October 25, 2016
Categories: Research, Evolution of the No-Kill Movement

Is not knowing what we don’t know hurting the animals in our care?

Recently, APSCAPro published a blog post, “We Don’t Know What We Don’t Know.” It was about how shelter dogs pegged as having “behavior problems” often didn’t have those same behaviors in a foster home. They turned out to be shelter-specific behaviors, and the cure was just getting them out of the shelter.

And yet, for years now, we in shelters have been trying to rehabilitate, re-train, and re-condition these dogs, usually not letting them be put up for adoption until we’d “fixed” them.

It’s a great article and you should read it, but the issue it raises isn’t limited only to canine behavior.
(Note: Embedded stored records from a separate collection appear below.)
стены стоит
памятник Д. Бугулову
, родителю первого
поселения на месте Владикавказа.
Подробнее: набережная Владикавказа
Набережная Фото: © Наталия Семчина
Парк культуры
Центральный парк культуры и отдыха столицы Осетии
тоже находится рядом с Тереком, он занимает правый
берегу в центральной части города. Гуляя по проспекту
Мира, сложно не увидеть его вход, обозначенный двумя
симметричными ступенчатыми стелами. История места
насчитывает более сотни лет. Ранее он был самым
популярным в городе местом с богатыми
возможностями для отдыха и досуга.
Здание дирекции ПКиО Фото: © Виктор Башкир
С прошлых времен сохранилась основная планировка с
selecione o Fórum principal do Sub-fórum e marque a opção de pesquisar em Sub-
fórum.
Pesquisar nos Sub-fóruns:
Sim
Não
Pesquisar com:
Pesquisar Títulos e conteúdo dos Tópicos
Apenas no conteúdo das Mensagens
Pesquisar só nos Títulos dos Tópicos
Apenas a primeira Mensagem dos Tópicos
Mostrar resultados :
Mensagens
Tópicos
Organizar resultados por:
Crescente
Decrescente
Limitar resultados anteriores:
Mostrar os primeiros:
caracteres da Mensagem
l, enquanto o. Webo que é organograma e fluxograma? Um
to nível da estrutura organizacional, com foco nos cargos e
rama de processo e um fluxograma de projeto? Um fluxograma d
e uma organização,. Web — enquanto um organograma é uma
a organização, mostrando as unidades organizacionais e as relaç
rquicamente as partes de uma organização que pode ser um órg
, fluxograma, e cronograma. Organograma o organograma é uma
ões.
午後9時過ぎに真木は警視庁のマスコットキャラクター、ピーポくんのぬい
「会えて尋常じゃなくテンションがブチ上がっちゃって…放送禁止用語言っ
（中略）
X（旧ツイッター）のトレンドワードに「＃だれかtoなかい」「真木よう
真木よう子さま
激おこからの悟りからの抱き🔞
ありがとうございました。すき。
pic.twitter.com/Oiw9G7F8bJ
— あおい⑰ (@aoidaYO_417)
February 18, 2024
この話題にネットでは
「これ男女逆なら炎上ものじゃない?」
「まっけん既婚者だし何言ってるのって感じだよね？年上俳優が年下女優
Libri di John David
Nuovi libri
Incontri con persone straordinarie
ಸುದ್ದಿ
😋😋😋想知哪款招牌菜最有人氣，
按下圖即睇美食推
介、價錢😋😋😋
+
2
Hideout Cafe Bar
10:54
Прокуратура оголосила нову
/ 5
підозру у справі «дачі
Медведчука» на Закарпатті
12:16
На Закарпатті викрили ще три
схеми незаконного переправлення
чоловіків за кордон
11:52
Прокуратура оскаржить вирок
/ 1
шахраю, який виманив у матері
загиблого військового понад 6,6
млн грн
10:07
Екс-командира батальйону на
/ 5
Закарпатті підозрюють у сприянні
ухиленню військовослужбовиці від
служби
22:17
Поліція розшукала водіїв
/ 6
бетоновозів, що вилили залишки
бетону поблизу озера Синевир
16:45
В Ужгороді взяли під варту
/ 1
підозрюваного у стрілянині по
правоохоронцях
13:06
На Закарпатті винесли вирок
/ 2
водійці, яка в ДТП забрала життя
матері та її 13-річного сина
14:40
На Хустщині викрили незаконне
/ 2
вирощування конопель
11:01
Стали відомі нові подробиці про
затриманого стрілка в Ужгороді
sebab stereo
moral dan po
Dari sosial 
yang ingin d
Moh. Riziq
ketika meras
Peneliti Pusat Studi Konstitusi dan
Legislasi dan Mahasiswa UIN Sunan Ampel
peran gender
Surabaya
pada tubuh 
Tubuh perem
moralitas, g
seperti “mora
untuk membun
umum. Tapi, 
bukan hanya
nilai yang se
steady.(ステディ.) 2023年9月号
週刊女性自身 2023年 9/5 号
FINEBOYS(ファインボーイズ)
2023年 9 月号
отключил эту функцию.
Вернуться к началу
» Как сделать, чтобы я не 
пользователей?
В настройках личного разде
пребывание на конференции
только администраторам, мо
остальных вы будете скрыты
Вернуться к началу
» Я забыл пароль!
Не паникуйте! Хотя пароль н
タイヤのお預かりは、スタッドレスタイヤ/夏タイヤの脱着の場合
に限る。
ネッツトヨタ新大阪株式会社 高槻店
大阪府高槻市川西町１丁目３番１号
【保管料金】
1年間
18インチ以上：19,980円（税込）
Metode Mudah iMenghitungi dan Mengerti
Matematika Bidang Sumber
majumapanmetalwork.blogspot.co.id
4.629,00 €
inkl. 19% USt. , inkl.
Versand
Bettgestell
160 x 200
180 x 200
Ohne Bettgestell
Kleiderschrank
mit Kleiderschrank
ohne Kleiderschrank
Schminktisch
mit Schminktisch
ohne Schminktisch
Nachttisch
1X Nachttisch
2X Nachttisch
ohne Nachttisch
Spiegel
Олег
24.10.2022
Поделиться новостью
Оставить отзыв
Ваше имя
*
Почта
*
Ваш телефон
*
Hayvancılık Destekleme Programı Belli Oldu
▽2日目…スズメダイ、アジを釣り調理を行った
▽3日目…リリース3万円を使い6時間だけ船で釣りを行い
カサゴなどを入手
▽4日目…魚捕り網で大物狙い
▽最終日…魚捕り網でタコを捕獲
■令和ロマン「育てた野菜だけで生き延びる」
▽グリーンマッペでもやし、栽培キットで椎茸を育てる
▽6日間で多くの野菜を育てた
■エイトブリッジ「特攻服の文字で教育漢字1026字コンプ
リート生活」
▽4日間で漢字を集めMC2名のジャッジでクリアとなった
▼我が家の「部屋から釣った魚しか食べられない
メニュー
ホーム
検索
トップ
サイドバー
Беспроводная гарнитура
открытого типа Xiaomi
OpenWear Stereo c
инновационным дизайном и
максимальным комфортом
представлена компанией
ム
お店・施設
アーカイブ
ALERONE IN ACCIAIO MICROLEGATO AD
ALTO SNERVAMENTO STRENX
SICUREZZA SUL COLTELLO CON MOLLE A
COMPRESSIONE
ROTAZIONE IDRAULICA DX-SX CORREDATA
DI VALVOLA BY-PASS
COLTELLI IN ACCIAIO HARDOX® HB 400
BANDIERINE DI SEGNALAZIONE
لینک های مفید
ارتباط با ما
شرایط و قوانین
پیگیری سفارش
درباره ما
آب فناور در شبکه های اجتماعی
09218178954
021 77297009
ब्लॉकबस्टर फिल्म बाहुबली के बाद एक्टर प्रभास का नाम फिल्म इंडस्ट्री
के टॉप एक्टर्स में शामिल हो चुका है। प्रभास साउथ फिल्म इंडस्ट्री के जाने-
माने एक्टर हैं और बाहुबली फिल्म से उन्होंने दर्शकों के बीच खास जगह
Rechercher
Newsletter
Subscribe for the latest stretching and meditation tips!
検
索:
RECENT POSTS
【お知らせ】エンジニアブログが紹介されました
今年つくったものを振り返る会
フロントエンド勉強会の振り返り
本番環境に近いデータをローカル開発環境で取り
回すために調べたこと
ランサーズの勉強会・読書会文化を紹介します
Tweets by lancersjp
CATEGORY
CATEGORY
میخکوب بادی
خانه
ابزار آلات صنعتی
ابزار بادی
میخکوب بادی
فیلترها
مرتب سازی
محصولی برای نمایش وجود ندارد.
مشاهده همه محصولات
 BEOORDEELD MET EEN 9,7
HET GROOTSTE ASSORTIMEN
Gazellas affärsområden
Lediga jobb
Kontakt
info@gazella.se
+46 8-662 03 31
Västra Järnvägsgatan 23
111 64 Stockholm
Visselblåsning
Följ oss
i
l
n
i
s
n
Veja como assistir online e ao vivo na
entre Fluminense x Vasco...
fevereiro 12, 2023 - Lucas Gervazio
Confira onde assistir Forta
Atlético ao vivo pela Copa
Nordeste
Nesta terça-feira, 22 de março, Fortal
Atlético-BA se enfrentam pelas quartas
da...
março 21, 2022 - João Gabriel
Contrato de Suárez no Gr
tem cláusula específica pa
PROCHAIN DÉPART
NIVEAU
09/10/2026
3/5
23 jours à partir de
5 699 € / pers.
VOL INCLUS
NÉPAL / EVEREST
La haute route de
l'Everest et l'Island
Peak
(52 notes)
It’s actually about human behavior, or at least, human psychology: We have a tendency to believe what we want to believe, based on perceptions that may be limited or inaccurate, and then cling to that belief even in the face of evidence that directly contradicts it.

For example, when organizations including Maddie’s Fund began advocating reduced-cost and free pet adoptions, we were accused of wanting to hand pets out to dog fighters and abusers on every street corner. Dire predictions abounded, that the pets would be returned in droves. Dark prognostications of impulse adoptions leading to terrible outcomes for the pets were made. And all of this was on the basis of exactly zero data, but on plenty of shared world-view that people simply can’t be trusted, and that animal abusers are lurking behind every bush, and that most pets are at risk of ending up in shelters.

At the recent Michigan No-Kill Conference, a presenter pointed out that fewer than 2 percent of Michigan’s pets have ever ended up in shelters. That number surprised a number of audience members, probably because as shelter workers and rescuers, they see many animals who end up homeless day in, day out. That narrow frame of reference, though, wildly distorted their perception of the actual numbers of at-risk pets in the state.

So, how did the perception about free adoptions stack up against reality? When we actually sat down and looked at some data, we discovered that people who adopt pets at fee-waived adoption events love the pet just as much, take them to the vet just as much, and let them sleep on the bed just as much as people who pay a fee. Not only that, but the rate of return for those pets is no different than pets for whom a fee is paid.

There is almost no area of sheltering for which this isn’t a problem. Overly-restrictive adoption processes and restrictions, repressive volunteer and foster policies, harsh judgments about people who seek to surrender their pets at shelters, and more — none of these is free from the pervasive bias that prevents us not only from knowing what’s true, but realizing we don’t already have that information.

What can you do about it? Go looking for the truth. How? Try any of these ideas — better yet, try them all:

  • Participate in research, including the surveys Maddie’s Fund® conducts periodically.
  • Follow the ASPCAPro blog, and read the research studies they write about.
  • Talk to your colleagues in other shelters and rescue groups.
  • Go to conferences, and attend presentations that push you outside your comfort zone.
  • Listen to people in other parts of the country.
  • Network through programs like the Million Cat Challenge, and learn what other shelters are doing.

And here’s one last suggestion: Talk to people outside of animal welfare, who wouldn’t know LOS from RTO on a dare, and run some of your ideas and beliefs by them. If you have friends or acquaintances who haven’t adopted a pet, ask them why; odds are you’ll learn a lot about how they see those adoption processes we treasure so much.

The truth is, as humans, we’ll always be susceptible to not knowing what we don’t know. The cure for that condition is simply this: We need to test our beliefs and do what’s actually best for the animals, not just what we think is best, or have always been taught is best, or what “everybody” says is best.